**Job item**
Leaving out the pictures, restate each record below word for word.

**Data for review**
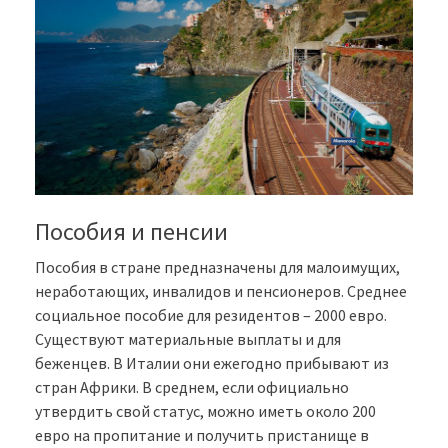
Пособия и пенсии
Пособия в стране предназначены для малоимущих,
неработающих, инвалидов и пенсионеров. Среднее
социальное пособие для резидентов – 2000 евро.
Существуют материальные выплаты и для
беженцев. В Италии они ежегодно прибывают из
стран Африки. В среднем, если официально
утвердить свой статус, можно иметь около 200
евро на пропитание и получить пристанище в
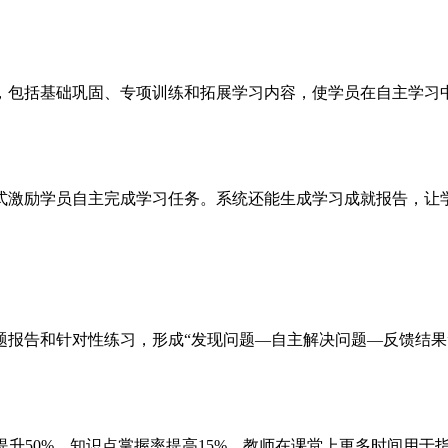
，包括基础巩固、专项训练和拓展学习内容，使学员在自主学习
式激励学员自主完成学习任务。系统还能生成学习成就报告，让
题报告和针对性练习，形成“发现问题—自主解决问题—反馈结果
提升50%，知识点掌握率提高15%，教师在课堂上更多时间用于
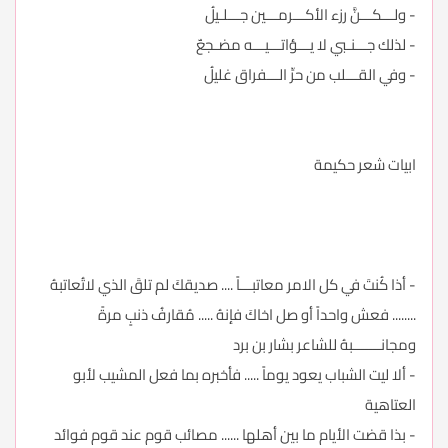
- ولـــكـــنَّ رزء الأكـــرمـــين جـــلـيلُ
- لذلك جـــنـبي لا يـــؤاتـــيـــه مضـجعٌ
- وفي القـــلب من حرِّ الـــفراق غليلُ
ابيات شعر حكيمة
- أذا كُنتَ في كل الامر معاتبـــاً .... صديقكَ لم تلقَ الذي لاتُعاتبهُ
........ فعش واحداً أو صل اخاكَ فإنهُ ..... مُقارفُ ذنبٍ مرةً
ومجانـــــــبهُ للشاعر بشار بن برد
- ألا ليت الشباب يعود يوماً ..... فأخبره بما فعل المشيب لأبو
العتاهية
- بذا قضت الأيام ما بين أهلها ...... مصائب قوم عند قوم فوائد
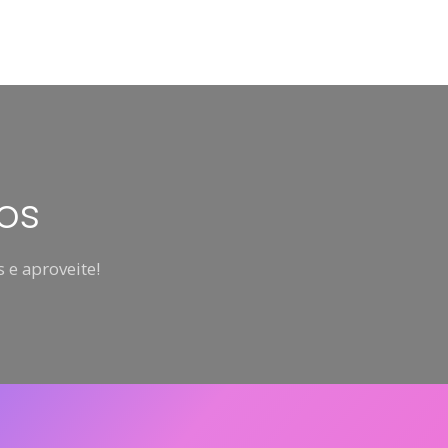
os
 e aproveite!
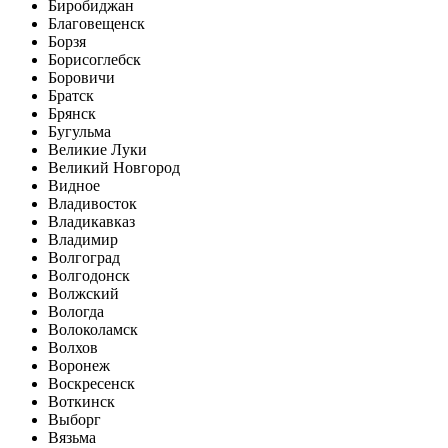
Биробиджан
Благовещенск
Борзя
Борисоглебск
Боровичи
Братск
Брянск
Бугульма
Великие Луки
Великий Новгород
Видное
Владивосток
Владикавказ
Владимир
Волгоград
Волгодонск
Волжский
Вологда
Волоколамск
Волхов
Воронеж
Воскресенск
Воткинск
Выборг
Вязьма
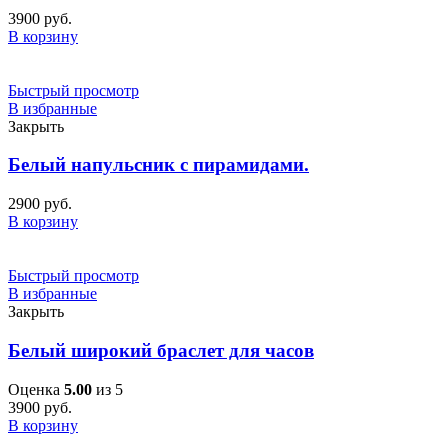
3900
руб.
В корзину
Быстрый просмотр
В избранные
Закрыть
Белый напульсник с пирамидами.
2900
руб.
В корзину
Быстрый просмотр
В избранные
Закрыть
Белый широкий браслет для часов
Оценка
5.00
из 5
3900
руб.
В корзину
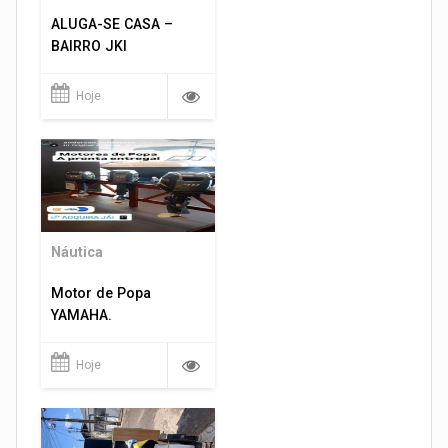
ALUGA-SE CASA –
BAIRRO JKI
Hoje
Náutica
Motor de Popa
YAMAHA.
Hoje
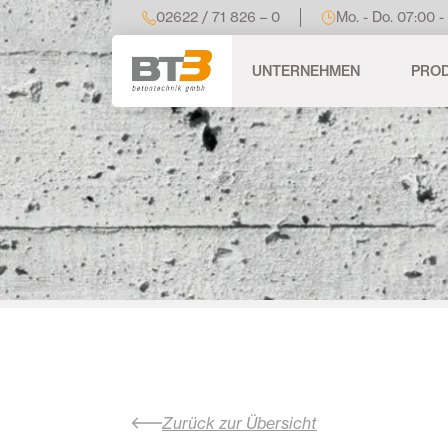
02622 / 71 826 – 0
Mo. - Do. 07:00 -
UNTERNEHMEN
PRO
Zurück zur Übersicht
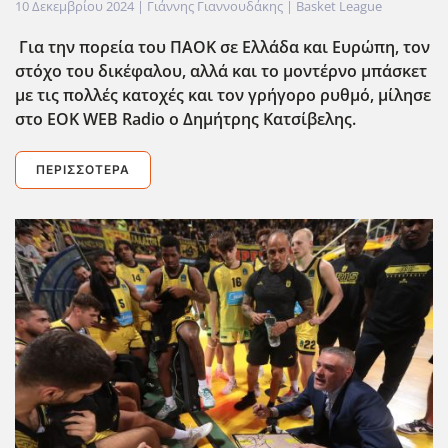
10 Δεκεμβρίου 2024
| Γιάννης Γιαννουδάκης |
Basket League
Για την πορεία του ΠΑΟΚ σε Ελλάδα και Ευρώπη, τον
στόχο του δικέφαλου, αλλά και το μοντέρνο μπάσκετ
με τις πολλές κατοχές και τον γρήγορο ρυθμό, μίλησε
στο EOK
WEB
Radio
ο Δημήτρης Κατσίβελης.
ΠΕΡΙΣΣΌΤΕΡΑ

**Task answer**
Пособия и пенсии
Пособия в стране предназначены для малоимущих,
неработающих, инвалидов и пенсионеров. Среднее
социальное пособие для резидентов – 2000 евро.
Существуют материальные выплаты и для
беженцев. В Италии они ежегодно прибывают из
стран Африки. В среднем, если официально
утвердить свой статус, можно иметь около 200
евро на пропитание и получить пристанище в
，包括基础巩固、专项训练和拓展学习内容，使学员在自主学习
式激励学员自主完成学习任务。系统还能生成学习成就报告，让
题报告和针对性练习，形成“发现问题—自主解决问题—反馈结果
提升50%，知识点掌握率提高15%，教师在课堂上更多时间用于
- ولـــكـــنَّ رزء الأكـــرمـــين جـــلـيلُ
- لذلك جـــنـبي لا يـــؤاتـــيـــه مضـجعٌ
- وفي القـــلب من حرِّ الـــفراق غليلُ
ابيات شعر حكيمة
- أذا كُنتَ في كل الامر معاتبـــاً .... صديقكَ لم تلقَ الذي لاتُعاتبهُ
........ فعش واحداً أو صل اخاكَ فإنهُ ..... مُقارفُ ذنبٍ مرةً
ومجانـــــــبهُ للشاعر بشار بن برد
- ألا ليت الشباب يعود يوماً ..... فأخبره بما فعل المشيب لأبو
العتاهية
- بذا قضت الأيام ما بين أهلها ...... مصائب قوم عند قوم فوائد
os
 e aproveite!
Биробиджан
Благовещенск
Борзя
Борисоглебск
Боровичи
Братск
Брянск
Бугульма
Великие Луки
Великий Новгород
Видное
Владивосток
Владикавказ
Владимир
Волгоград
Волгодонск
Волжский
Вологда
Волоколамск
Волхов
Воронеж
Воскресенск
Воткинск
Выборг
Вязьма
3900
руб.
В корзину
Быстрый просмотр
В избранные
Закрыть
Белый напульсник с пирамидами.
2900
руб.
В корзину
Быстрый просмотр
В избранные
Закрыть
Белый широкий браслет для часов
Оценка
5.00
из 5
3900
руб.
В корзину
ALUGA-SE CASA –
BAIRRO JKI
Hoje
Náutica
Motor de Popa
YAMAHA.
Hoje
02622 / 71 826 – 0
Mo. - Do. 07:00 -
UNTERNEHMEN
PRO
Zurück zur Übersicht
10 Δεκεμβρίου 2024
| Γιάννης Γιαννουδάκης |
Basket League
Για την πορεία του ΠΑΟΚ σε Ελλάδα και Ευρώπη, τον
στόχο του δικέφαλου, αλλά και το μοντέρνο μπάσκετ
με τις πολλές κατοχές και τον γρήγορο ρυθμό, μίλησε
στο EOK
WEB
Radio
ο Δημήτρης Κατσίβελης.
ΠΕΡΙΣΣΌΤΕΡΑ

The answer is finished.